O Ministério da Saúde identificou 2.130 municípios com dificuldade de
manter ou expandir o Programa Saúde da Família. As cidades têm direito a
um número de equipes proporcional à população. Cada equipe é chefiada
por um médico. Segundo o ministério, boa parte das cidades tem direito a
mais equipes, mas não consegue criá-las por falta de profissionais.
Outro problema é a alta rotatividade. Em 1.190 cidades, mais de 75% das
equipes trocam de médico pelo menos uma vez por ano, o que o governo
considera excessivo. Em março, o ministério listou 26 municípios que não
tinham médico da Família e outros quatro que não tinham nenhum
profissional, conforme o Cadastro Nacional de Estabelecimentos de Saúde
(CNES). O cadastro revela que apenas 2% dos municípios possuíam taxa
superior a 2,5 médicos por mil habitantes, no ano passado.
Sempre que um profissional deixa o emprego, é comum que cidades fiquem
semanas ou meses sem médico. Com pouca procura, é preciso elevar
salários. Em geral, quanto mais longínquo e precário o município, maior o
valor pago ao médico.
No Amapá, o governo do estado cede seus profissionais aos municípios.
Sem isso, pequenas cidades ficariam desassistidas. Só que, além do
salário estadual, os médicos recebem pagamento das prefeituras, com
dinheiro repassado pelo ministério ao Saúde da Família. O Portal da
Transparência estadual revela que há médicos ganhando R$ 39 mil brutos
por mês. Um deles recebe mais R$ 5 mil da prefeitura de Marzagão (AP)

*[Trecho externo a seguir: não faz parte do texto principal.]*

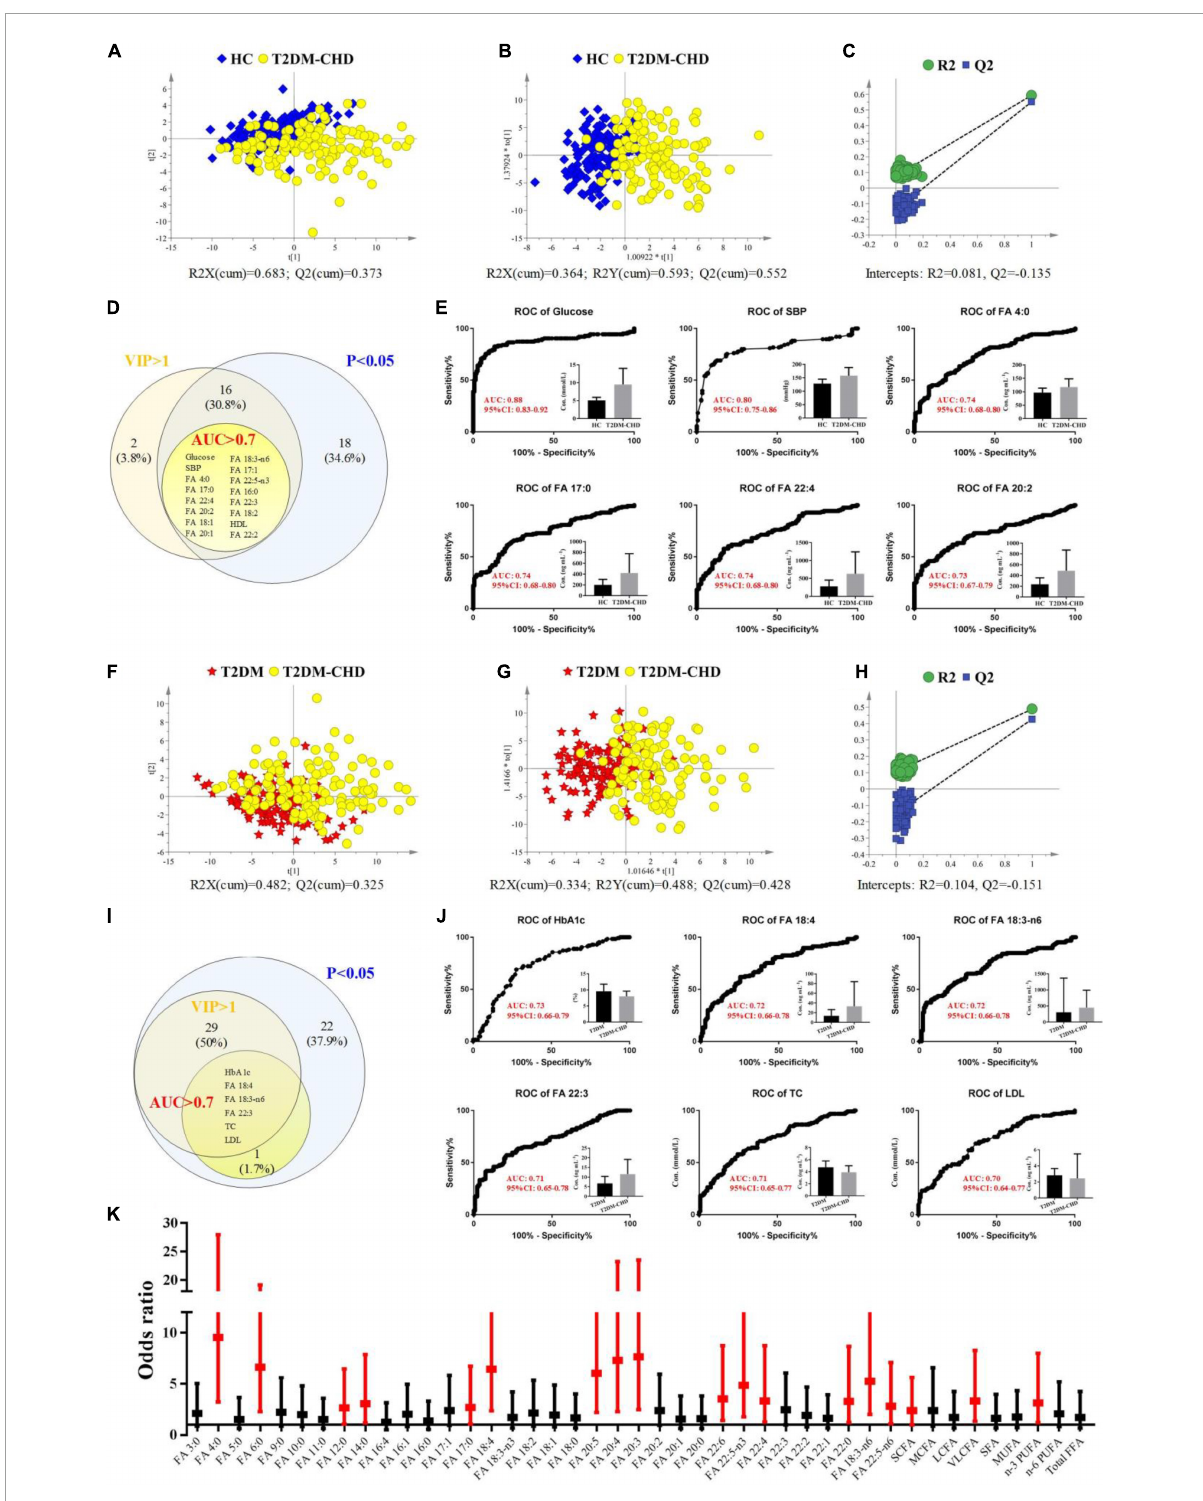
FIGURE4 (A–E) Exploration of differences between HC and T2DM-CHD groups. (A) PCA score scatter plot. (B) OPLS-DA score scatter plot. (C) Random permutation test of the OPLS-DA model. (D) Venn diagram depicting the overlap of different statistical methods. (E) ROC curves of the potential biomarkers for the discrimination of HC and T2DM-CHD groups. (F–J) Exploration of differences between T2DM and T2DM-CHD groups. (F) PCA score scatter plot. (G) OPLS-DA score scatter plot. (H) Random permutation test of the OPLS-DA model. (I) Venn diagram depicting the overlap of different statistical methods. (J) ROC curves of the potential biomarkers for the discrimination of T2DM and T2DM-CHD groups. (K) A forest plot of the significantly changed FFAs between T2DM and T2DM-CHD groups. Red indicates FFAs with P < 0.05 in multivariate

por só um dia de trabalho na semana.
Em Pracuúba (AP), com 3 mil habitantes, a secretária de Saúde, Marly
Gomes Vilhena, conta que a cidade passou 8 meses sem médico ano passado.
Nesse período, dois enfermeiros cuidavam da população. Hoje, há só uma
médica, com salário bruto de R$ 28 mil do estado e R$.5.500 da
prefeitura.
— Por causa de nossa carência, o médico está supervalorizado — resume o secretário de Saúde de Macapá, Otacílio Barbosa.
No Pará, a situação não é diferente. Em Santa Maria das Barreiras (PA), o único médico em atividade no mês passado era cubano.
— Os médicos vêm com interesse de ganhar dinheiro. Depois de juntar uma
boa quantia, vão em busca de conforto. Não querem ficar a vida inteira
aqui — reclamou o assessor da Secretaria de Saúde Charles Lopes Peres.